5 perguntas para se fazer antes de divulgar uma “grande ideia”

Uma boa checagem, mesmo para quem está acostumado com trabalho criativo, pode evitar que muitas bobagens venham à luz

Crédito: Istock

Robin Landa 3 minutos de leitura

Por favor, não conte ao doutor que fui eu quem disse isso, mas preste atenção: médicos que trabalham em hospitais, mesmo os mais experientes, nem sempre se lembram de lavar as mãos antes de atender um paciente.

Pensando nisso, o diretor do Instituto Armstrong para Segurança e Qualidade no Atendimento a Pacientes, Peter j. Pronovost, instituiu uma checklist a ser observada por todos que lidam com pacientes, com o objetivo de reduzir os casos de infecção hospitalar. A lista inclui o óbvio “lavar as mãos”.

Uma vez implementada a prática de seguir a lista no hospital Johns Hopkins, em Baltimore (EUA) – ao qual o instituto é ligado –, as taxas de infecção despencaram.

O que poderia ser mais básico do que lavar as mãos?

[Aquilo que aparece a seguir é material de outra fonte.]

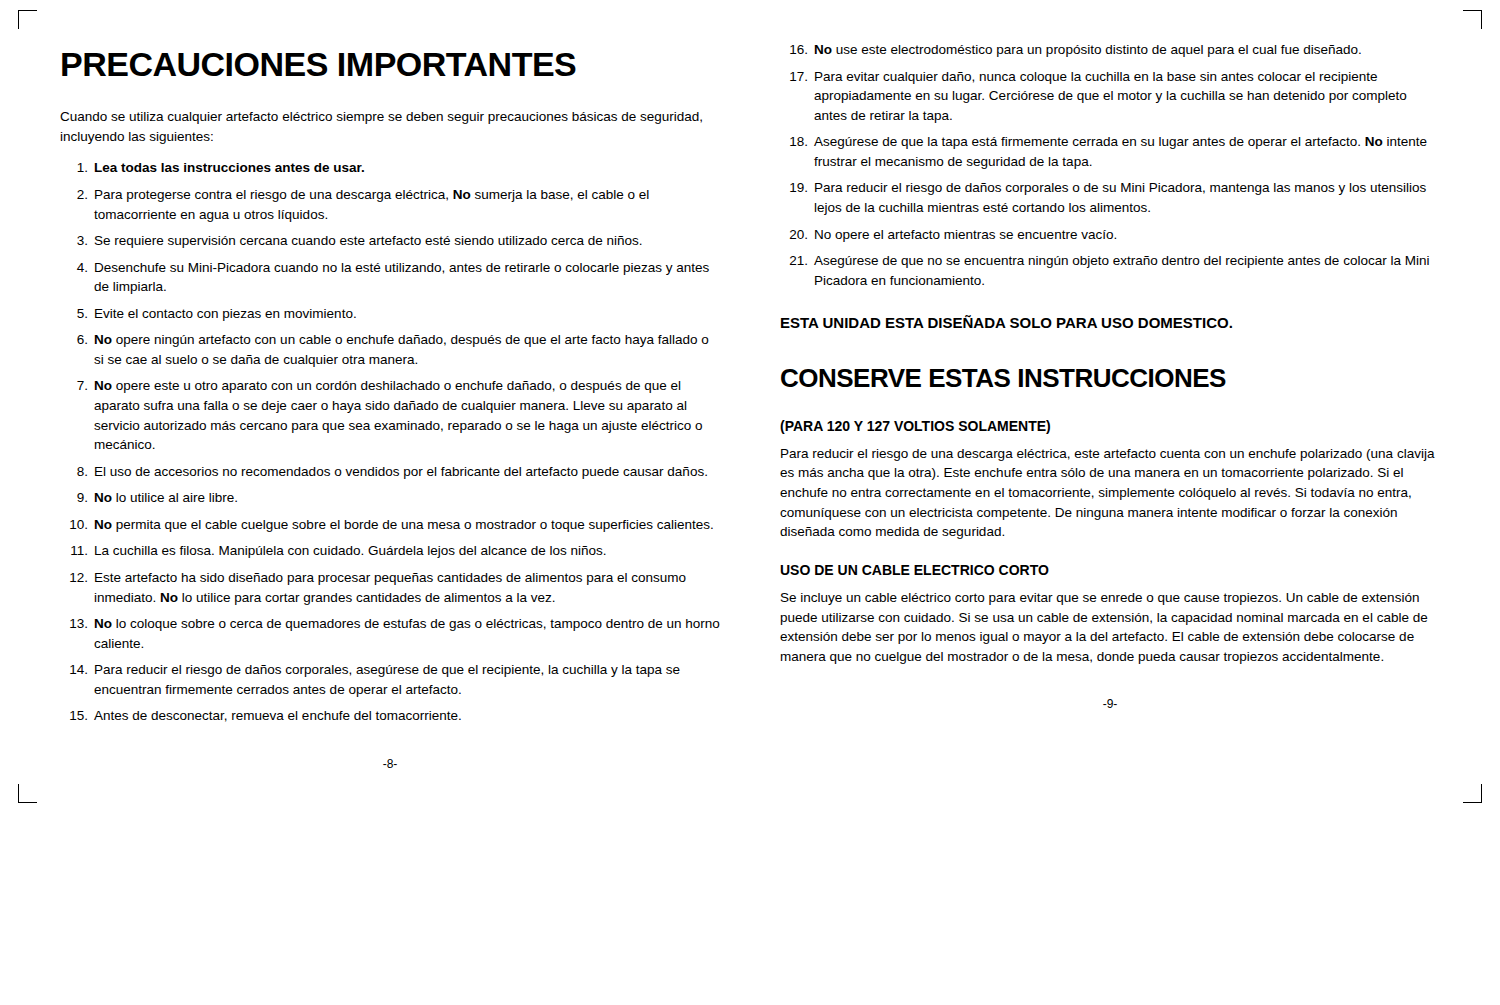PRECAUCIONES IMPORTANTES
Cuando se utiliza cualquier artefacto eléctrico siempre se deben seguir precauciones básicas de seguridad, incluyendo las siguientes:
1. Lea todas las instrucciones antes de usar.
2. Para protegerse contra el riesgo de una descarga eléctrica, No sumerja la base, el cable o el tomacorriente en agua u otros líquidos.
3. Se requiere supervisión cercana cuando este artefacto esté siendo utilizado cerca de niños.
4. Desenchufe su Mini-Picadora cuando no la esté utilizando, antes de retirarle o colocarle piezas y antes de limpiarla.
5. Evite el contacto con piezas en movimiento.
6. No opere ningún artefacto con un cable o enchufe dañado, después de que el arte facto haya fallado o si se cae al suelo o se daña de cualquier otra manera.
7. No opere este u otro aparato con un cordón deshilachado o enchufe dañado, o después de que el aparato sufra una falla o se deje caer o haya sido dañado de cualquier manera. Lleve su aparato al servicio autorizado más cercano para que sea examinado, reparado o se le haga un ajuste eléctrico o mecánico.
8. El uso de accesorios no recomendados o vendidos por el fabricante del artefacto puede causar daños.
9. No lo utilice al aire libre.
10. No permita que el cable cuelgue sobre el borde de una mesa o mostrador o toque superficies calientes.
11. La cuchilla es filosa. Manipúlela con cuidado. Guárdela lejos del alcance de los niños.
12. Este artefacto ha sido diseñado para procesar pequeñas cantidades de alimentos para el consumo inmediato. No lo utilice para cortar grandes cantidades de alimentos a la vez.
13. No lo coloque sobre o cerca de quemadores de estufas de gas o eléctricas, tampoco dentro de un horno caliente.
14. Para reducir el riesgo de daños corporales, asegúrese de que el recipiente, la cuchilla y la tapa se encuentran firmemente cerrados antes de operar el artefacto.
15. Antes de desconectar, remueva el enchufe del tomacorriente.
-8-
16. No use este electrodoméstico para un propósito distinto de aquel para el cual fue diseñado.
17. Para evitar cualquier daño, nunca coloque la cuchilla en la base sin antes colocar el recipiente apropiadamente en su lugar. Cerciórese de que el motor y la cuchilla se han detenido por completo antes de retirar la tapa.
18. Asegúrese de que la tapa está firmemente cerrada en su lugar antes de operar el artefacto. No intente frustrar el mecanismo de seguridad de la tapa.
19. Para reducir el riesgo de daños corporales o de su Mini Picadora, mantenga las manos y los utensilios lejos de la cuchilla mientras esté cortando los alimentos.
20. No opere el artefacto mientras se encuentre vacío.
21. Asegúrese de que no se encuentra ningún objeto extraño dentro del recipiente antes de colocar la Mini Picadora en funcionamiento.
ESTA UNIDAD ESTA DISEÑADA SOLO PARA USO DOMESTICO.
CONSERVE ESTAS INSTRUCCIONES
(PARA 120 Y 127 VOLTIOS SOLAMENTE)
Para reducir el riesgo de una descarga eléctrica, este artefacto cuenta con un enchufe polarizado (una clavija es más ancha que la otra). Este enchufe entra sólo de una manera en un tomacorriente polarizado. Si el enchufe no entra correctamente en el tomacorriente, simplemente colóquelo al revés. Si todavía no entra, comuníquese con un electricista competente. De ninguna manera intente modificar o forzar la conexión diseñada como medida de seguridad.
USO DE UN CABLE ELECTRICO CORTO
Se incluye un cable eléctrico corto para evitar que se enrede o que cause tropiezos. Un cable de extensión puede utilizarse con cuidado. Si se usa un cable de extensión, la capacidad nominal marcada en el cable de extensión debe ser por lo menos igual o mayor a la del artefacto. El cable de extensión debe colocarse de manera que no cuelgue del mostrador o de la mesa, donde pueda causar tropiezos accidentalmente.
-9-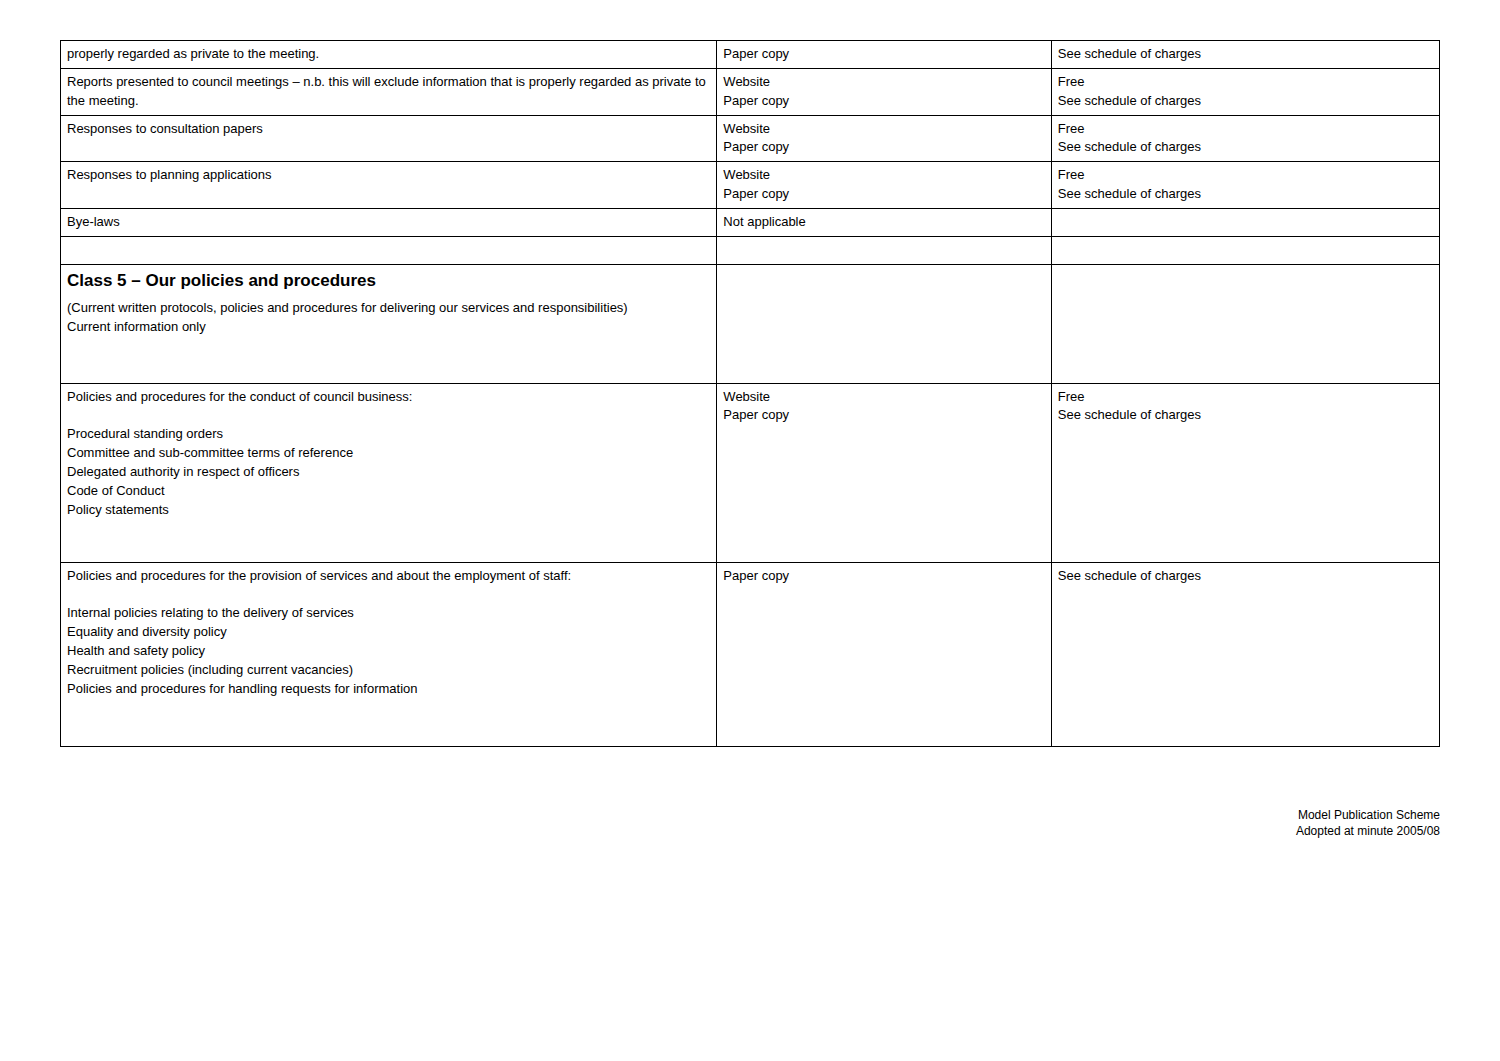| properly regarded as private to the meeting. | Paper copy | See schedule of charges |
| Reports presented to council meetings – n.b. this will exclude information that is properly regarded as private to the meeting. | Website Paper copy | Free See schedule of charges |
| Responses to consultation papers | Website Paper copy | Free See schedule of charges |
| Responses to planning applications | Website Paper copy | Free See schedule of charges |
| Bye-laws | Not applicable | |
| Class 5 – Our policies and procedures (Current written protocols, policies and procedures for delivering our services and responsibilities) Current information only | | |
| Policies and procedures for the conduct of council business: Procedural standing orders Committee and sub-committee terms of reference Delegated authority in respect of officers Code of Conduct Policy statements | Website Paper copy | Free See schedule of charges |
| Policies and procedures for the provision of services and about the employment of staff: Internal policies relating to the delivery of services Equality and diversity policy Health and safety policy Recruitment policies (including current vacancies) Policies and procedures for handling requests for information | Paper copy | See schedule of charges |
Model Publication Scheme
Adopted at minute 2005/08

Acontece que essa medida fundamental nem sempre foi protocolo hospitalar. Foi em 1846 que o doutor Ignaz Semmelweis veio com a ideia de que, ao examinar pacientes ou fazer cirurgias, os médicos deveriam higienizar as mãos.

qualquer especialista tem que pensar em muitas coisas durante o desenvolvimento de uma ideia ou projeto.

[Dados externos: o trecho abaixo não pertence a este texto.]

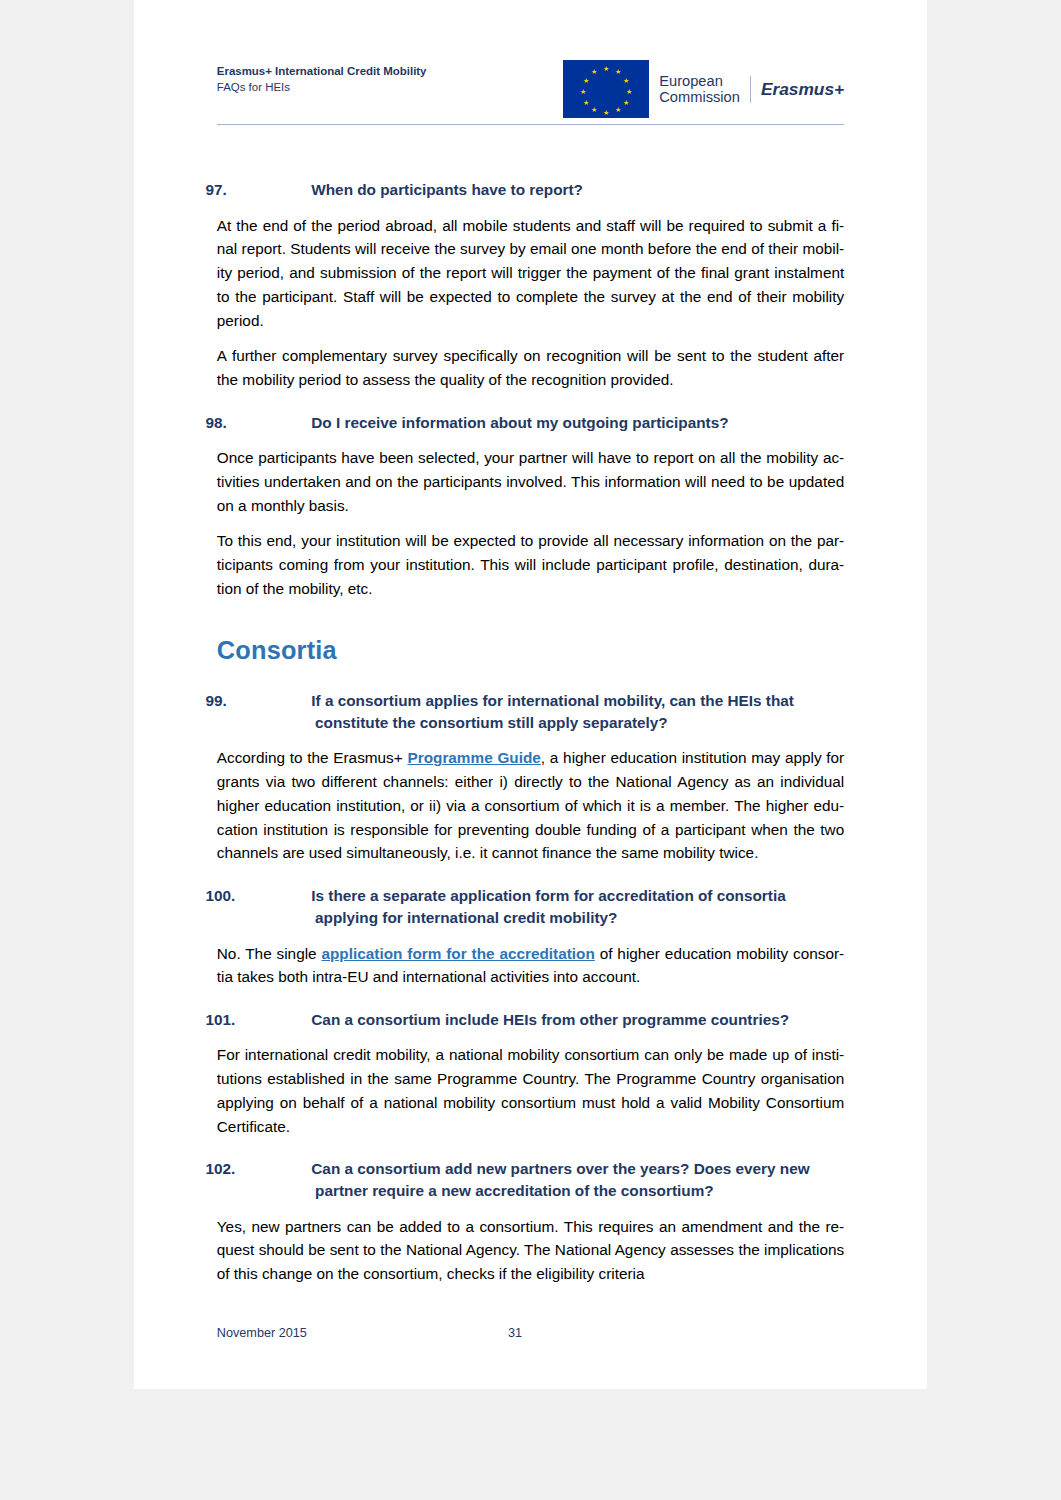Erasmus+ International Credit Mobility
FAQs for HEIs
★ ★ ★ ★ ★ ★ ★ ★ ★ ★ ★ ★
European Commission
Erasmus+
97. When do participants have to report?
At the end of the period abroad, all mobile students and staff will be required to submit a final report. Students will receive the survey by email one month before the end of their mobility period, and submission of the report will trigger the payment of the final grant instalment to the participant. Staff will be expected to complete the survey at the end of their mobility period.
A further complementary survey specifically on recognition will be sent to the student after the mobility period to assess the quality of the recognition provided.
98. Do I receive information about my outgoing participants?
Once participants have been selected, your partner will have to report on all the mobility activities undertaken and on the participants involved. This information will need to be updated on a monthly basis.
To this end, your institution will be expected to provide all necessary information on the participants coming from your institution. This will include participant profile, destination, duration of the mobility, etc.
Consortia
99. If a consortium applies for international mobility, can the HEIs that constitute the consortium still apply separately?
According to the Erasmus+ Programme Guide, a higher education institution may apply for grants via two different channels: either i) directly to the National Agency as an individual higher education institution, or ii) via a consortium of which it is a member. The higher education institution is responsible for preventing double funding of a participant when the two channels are used simultaneously, i.e. it cannot finance the same mobility twice.
100. Is there a separate application form for accreditation of consortia applying for international credit mobility?
No. The single application form for the accreditation of higher education mobility consortia takes both intra-EU and international activities into account.
101. Can a consortium include HEIs from other programme countries?
For international credit mobility, a national mobility consortium can only be made up of institutions established in the same Programme Country. The Programme Country organisation applying on behalf of a national mobility consortium must hold a valid Mobility Consortium Certificate.
102. Can a consortium add new partners over the years? Does every new partner require a new accreditation of the consortium?
Yes, new partners can be added to a consortium. This requires an amendment and the request should be sent to the National Agency. The National Agency assesses the implications of this change on the consortium, checks if the eligibility criteria
November 2015
31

Mas o que isso tem a ver com gerar novas ideias?

Assim como os médicos têm que lidar com as complexidades da sua profissão, qualquer especialista tem que pensar em muitas coisas durante o desenvolvimento de uma ideia ou projeto. É preciso se assegurar de que todas as metas desejadas estão sendo levadas em conta e não perder de vista nem os fundamentos do negócio nem os objetivos e a missão dos criadores.

Nesse sentido, fiz uma lista de pontos fundamentais a serem checados, de modo a ajudar os profissionais a não se desviar do caminho nem espalhar germes – quer dizer, ideias ruins. Como aquela checagem que os pilotos de avião repassam a cada voo, esta lista serve bem em situações normais, mas também quando se está sob pressão.

O cirurgião Atul Gawande, autor do livro “Checklist – Como Fazer as Coisas Bem-Feitas”, conta a história de um grupo de pilotos de teste que, em 1935, se juntaram após um trágico acidente com um avião modelo 299 devido a um “erro humano”.

Eles criaram uma lista de checagem com o passo a passo de verificações antes da decolagem, do pouso e das manobras de taxiamento na pista. Para o grupo, as novas aeronaves eram complexas demais para se deixar que os pilotos confiassem apenas na memória na hora de conferir se estava tudo certo.

SUA IDEIA GABARITA ESSA CHECKLIST?

1 . Missão

– Quando a ideia inicial surgiu, você levou em consideração a missão da empresa?

– A ideia está alinhada com os valores corporativos e com os objetivos mais amplos da organização (além das metas mais imediatas do projeto em questão)?

2 . Equidade

– A ideia leva em conta aspectos como diversidade, igualdade e inclusão?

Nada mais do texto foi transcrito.